■ What to do: Wherever a line of the records contains "bowl", copy that line.

■ Provided entries:
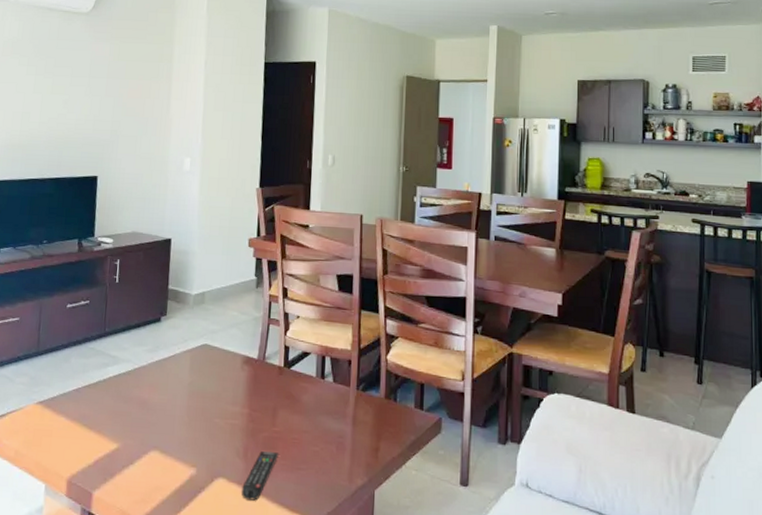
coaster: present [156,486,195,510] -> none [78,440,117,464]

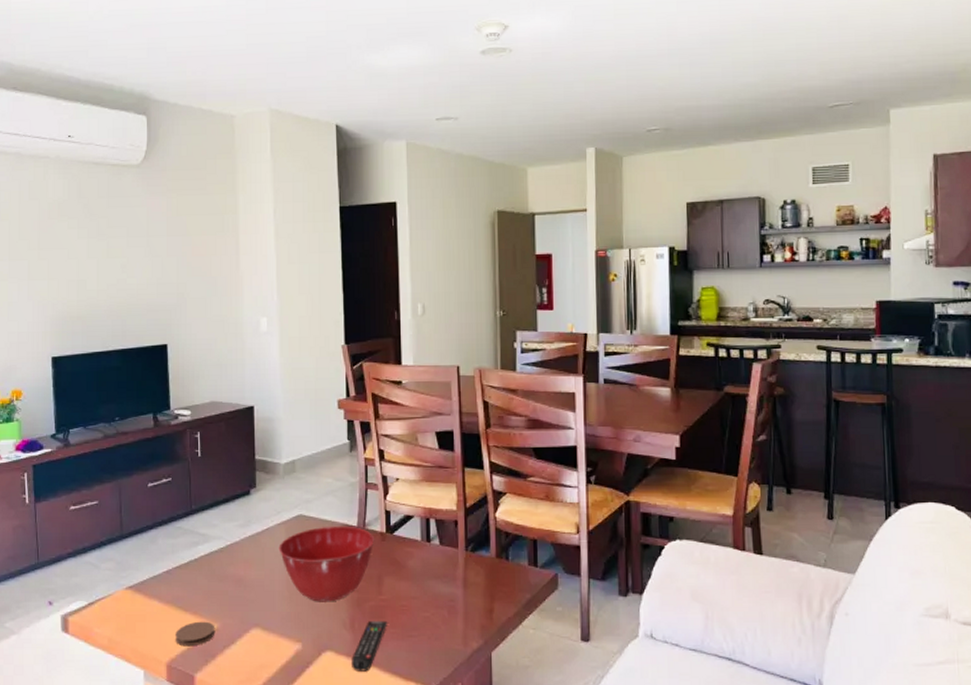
coaster: none [78,440,117,464] -> present [175,621,215,647]
mixing bowl: none [182,357,273,430] -> present [278,526,375,602]

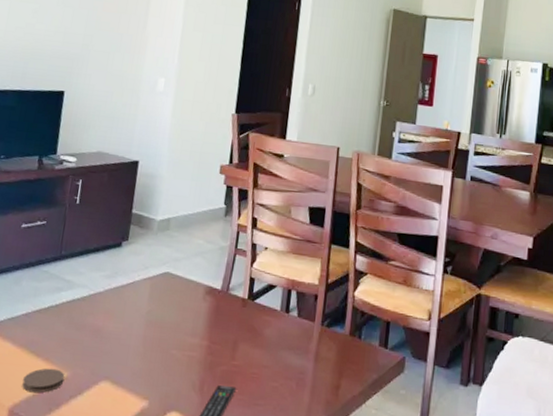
mixing bowl: present [278,526,375,602] -> none [140,286,236,362]

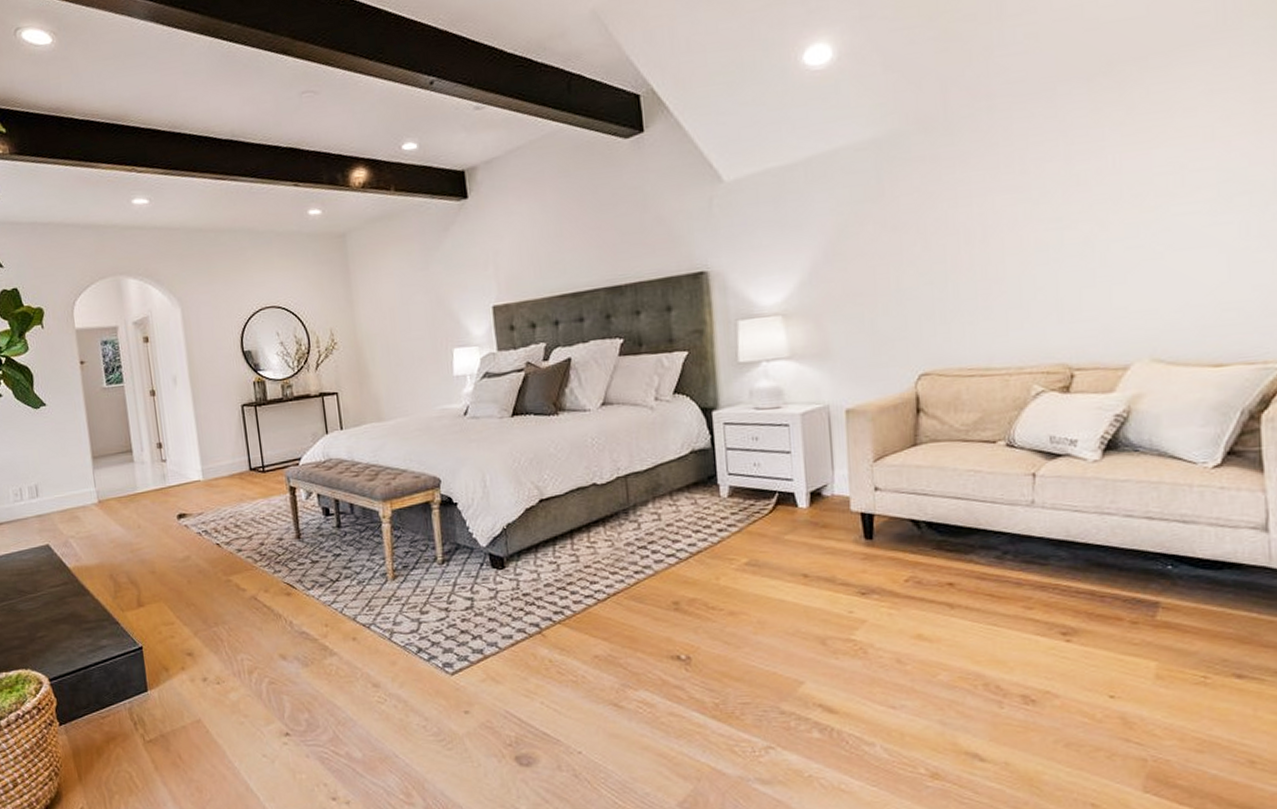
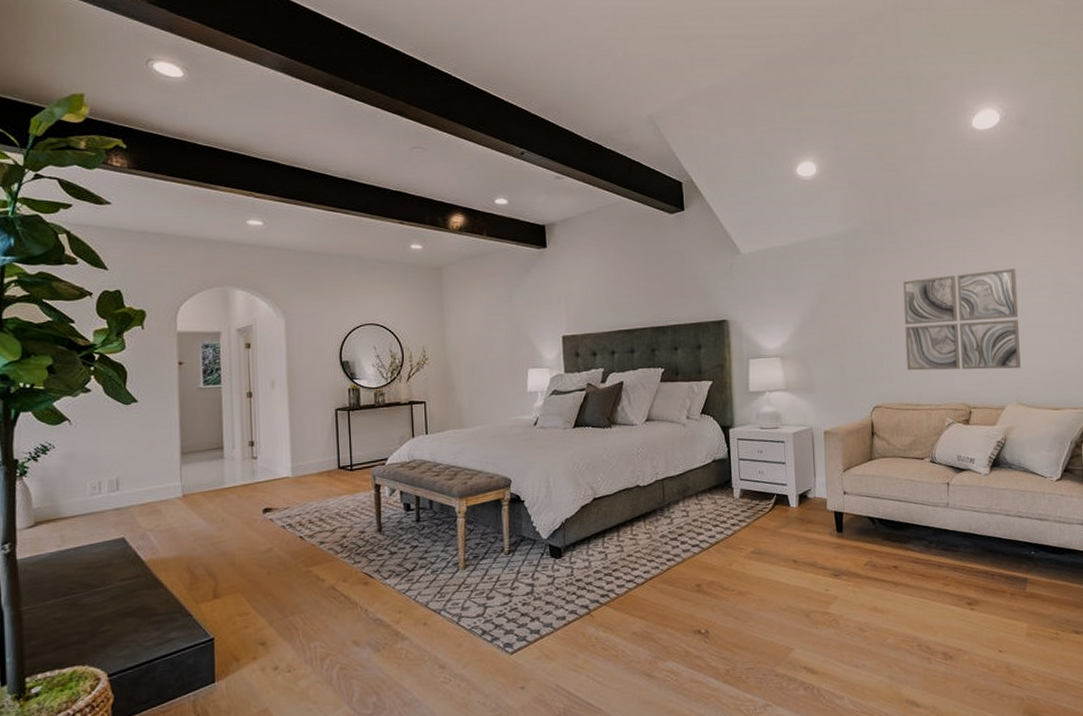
wall art: none [965,163,1159,322] -> present [902,268,1021,371]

■ Result for this exercise:
mixing bowl: none [182,357,273,430] -> present [278,526,375,602]
mixing bowl: present [278,526,375,602] -> none [140,286,236,362]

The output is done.